To complete the proof, note the following: Fix $0 < \varepsilon$. Since $f$ is uniformly continuous on $[0,a]$ there exists $0 < \delta_1$ such that $|f(x_1)-f(x_2)| < \varepsilon$ whenever $x_1,x_2 \in [0,a]$ satisfy $|x_1-x_2| < \delta_1$. Since $f$ is uniformly continuous on $[a,\infty)$ there exists $0 < \delta_2$ such that $|f(x_1)-f(x_2)| < \varepsilon$ whenever $x_1,x_2 \in [a,\infty)$ satisfy $|x_1-x_2| < \delta_2$. Now can you need to find a $0 < \delta$ which will make $f$ satisfy uniform continuity on $[0,\infty)$?

If you argued that, I would still say your proof is incomplete. And while showing that $f$ is uniformly continuous on $[0,a+1]$ is easy with the work you already have, showing that $f$ is uniformly continuous on $[a-1,\infty)$ is not necessarily possible. For example, what happens if $a = 2^{-1}$ and $f$ is discontinuous on $(-\infty,0)$?

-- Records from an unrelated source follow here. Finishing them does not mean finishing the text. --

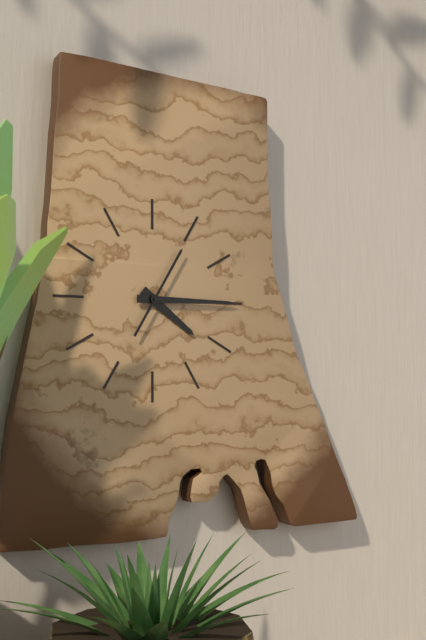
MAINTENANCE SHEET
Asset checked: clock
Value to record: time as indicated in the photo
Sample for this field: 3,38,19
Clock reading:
4,15,05
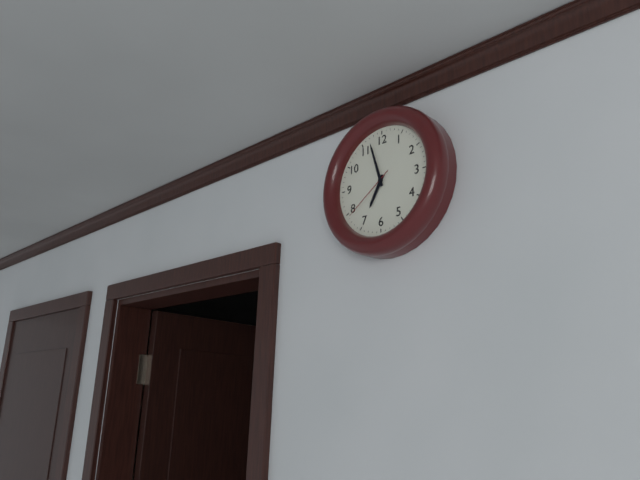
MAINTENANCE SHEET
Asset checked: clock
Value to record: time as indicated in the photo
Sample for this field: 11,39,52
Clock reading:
6,57,39
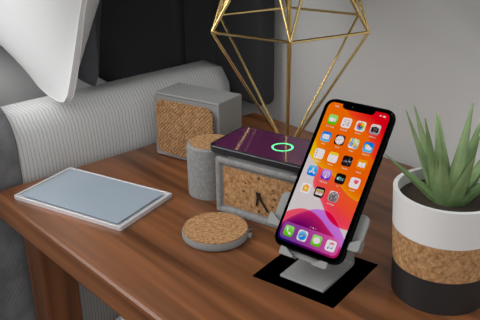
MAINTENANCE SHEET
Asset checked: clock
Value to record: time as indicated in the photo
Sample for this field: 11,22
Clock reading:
6,24
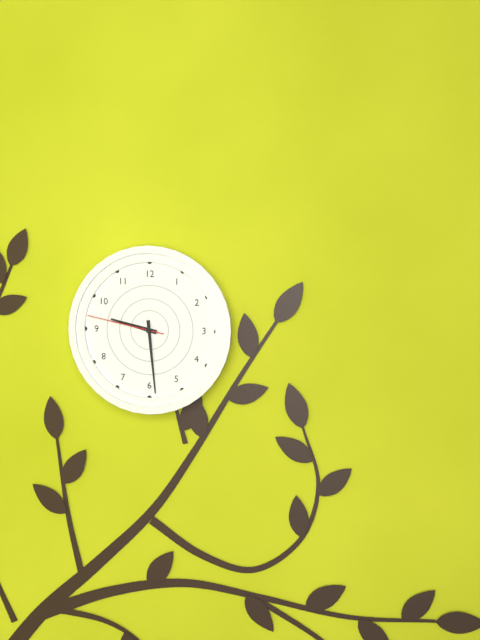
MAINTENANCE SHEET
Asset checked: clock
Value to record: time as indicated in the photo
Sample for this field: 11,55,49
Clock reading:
9,29,47
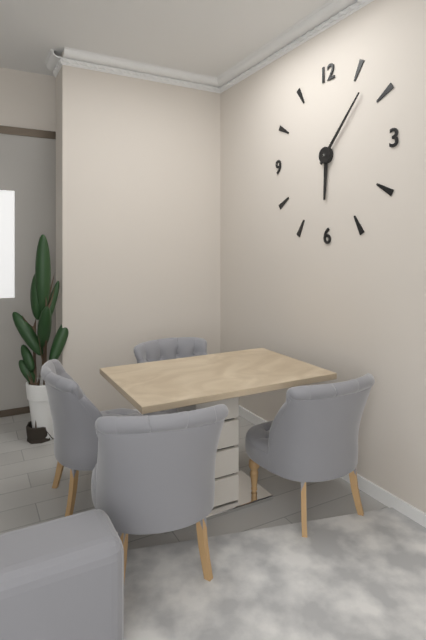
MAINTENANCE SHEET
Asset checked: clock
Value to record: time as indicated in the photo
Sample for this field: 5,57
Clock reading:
6,07
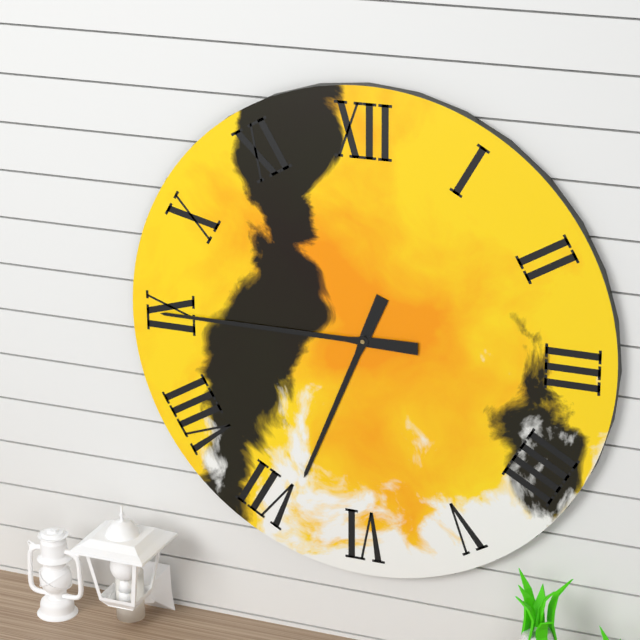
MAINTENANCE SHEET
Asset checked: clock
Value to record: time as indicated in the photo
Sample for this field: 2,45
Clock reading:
6,45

To complete the proof, note the following: Fix $0 < \varepsilon$. Since $f$ is uniformly continuous on $[0,a]$ there exists $0 < \delta_1$ such that $|f(x_1)-f(x_2)| < \varepsilon$ whenever $x_1,x_2 \in [0,a]$ satisfy $|x_1-x_2| < \delta_1$. Since $f$ is uniformly continuous on $[a,\infty)$ there exists $0 < \delta_2$ such that $|f(x_1)-f(x_2)| < \varepsilon$ whenever $x_1,x_2 \in [a,\infty)$ satisfy $|x_1-x_2| < \delta_2$. Now can you need to find a $0 < \delta$ which will make $f$ satisfy uniform continuity on $[0,\infty)$?

if i make ε/2 = delta then when i combine the two statements to make [0,∞) i would get ε, right?

jgens
Gold Member

if i make ε/2 = delta then when i combine the two statements to make [0,∞) i would get ε, right?
Remember that in this case $\varepsilon$ is fixed. You need to find a $\delta$ which will work for the fixed $\varepsilon$.

if i make ε/2 = delta then when i combine the two statements to make [0,∞) i would get ε, right?
Can i make δ=max(δ12) or add the δ's to signify union. I am really confused with picking a delta independent of ε

jgens
Gold Member

Can i make δ=max(δ12) or add the δ's to signify union. I am really confused with picking a delta independent of ε
Taking the maximum will not work. A good thing to remember with limit type problems is that you typically want to make things smaller. So given the choice of δ1 and δ2, you want to end up with the smaller of the two.

And you are not picking δ independent of ε. We picked δ1 and δ2 based on ε, and now we are picking a δ that will work for ε on [0,∞). I think a big part of your confusion is that you are thinking of δ as a function of ε. I am going to discourage you from thinking this way. While it is true that δ is related to ε (in particular, once ε is fixed there is a limited set of values from which δ can be chosen), it is not true that there is only one δ that works for a given ε. So if we have fixed 0 < ε and found 0 < δ that works with ε, then for each n in N it follows that δn = n-1δ also works with ε.